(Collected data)
────────────────

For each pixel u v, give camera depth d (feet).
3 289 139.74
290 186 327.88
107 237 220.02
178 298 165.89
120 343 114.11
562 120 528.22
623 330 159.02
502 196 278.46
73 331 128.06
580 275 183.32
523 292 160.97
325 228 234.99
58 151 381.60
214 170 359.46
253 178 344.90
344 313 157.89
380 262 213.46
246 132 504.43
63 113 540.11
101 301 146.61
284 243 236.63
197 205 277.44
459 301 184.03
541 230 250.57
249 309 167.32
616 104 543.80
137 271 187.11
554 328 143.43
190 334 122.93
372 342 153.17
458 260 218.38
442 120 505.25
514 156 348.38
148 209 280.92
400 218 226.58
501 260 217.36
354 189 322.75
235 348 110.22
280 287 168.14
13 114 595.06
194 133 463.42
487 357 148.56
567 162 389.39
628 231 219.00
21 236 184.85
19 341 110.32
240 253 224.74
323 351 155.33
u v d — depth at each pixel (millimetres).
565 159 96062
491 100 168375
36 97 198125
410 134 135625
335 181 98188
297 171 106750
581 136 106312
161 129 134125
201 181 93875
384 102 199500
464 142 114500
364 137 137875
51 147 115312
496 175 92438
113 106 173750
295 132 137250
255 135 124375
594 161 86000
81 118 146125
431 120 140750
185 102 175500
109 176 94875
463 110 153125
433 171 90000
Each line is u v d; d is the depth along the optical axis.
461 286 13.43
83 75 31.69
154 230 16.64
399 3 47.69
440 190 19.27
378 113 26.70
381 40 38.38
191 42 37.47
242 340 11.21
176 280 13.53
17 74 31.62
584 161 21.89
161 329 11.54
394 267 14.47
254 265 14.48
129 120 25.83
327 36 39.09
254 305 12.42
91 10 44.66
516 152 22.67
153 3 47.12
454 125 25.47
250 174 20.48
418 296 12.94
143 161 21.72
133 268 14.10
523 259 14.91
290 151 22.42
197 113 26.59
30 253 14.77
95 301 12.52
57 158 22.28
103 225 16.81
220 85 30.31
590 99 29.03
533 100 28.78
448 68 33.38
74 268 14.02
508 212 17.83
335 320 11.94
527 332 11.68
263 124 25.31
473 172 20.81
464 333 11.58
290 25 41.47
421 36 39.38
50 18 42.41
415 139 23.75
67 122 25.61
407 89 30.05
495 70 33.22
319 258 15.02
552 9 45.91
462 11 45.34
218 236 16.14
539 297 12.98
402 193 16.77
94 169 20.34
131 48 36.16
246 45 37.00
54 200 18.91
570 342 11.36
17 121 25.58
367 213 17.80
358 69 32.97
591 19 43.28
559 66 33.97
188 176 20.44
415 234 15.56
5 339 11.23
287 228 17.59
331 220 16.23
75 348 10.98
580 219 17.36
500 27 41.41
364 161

────────────────

**Problem statement**
All lines above from the one containing "263 124 25.31" to the one containing "358 69 32.97" must be repeated exactly, both lines included, and no others.

**Answer section**
263 124 25.31
473 172 20.81
464 333 11.58
290 25 41.47
421 36 39.38
50 18 42.41
415 139 23.75
67 122 25.61
407 89 30.05
495 70 33.22
319 258 15.02
552 9 45.91
462 11 45.34
218 236 16.14
539 297 12.98
402 193 16.77
94 169 20.34
131 48 36.16
246 45 37.00
54 200 18.91
570 342 11.36
17 121 25.58
367 213 17.80
358 69 32.97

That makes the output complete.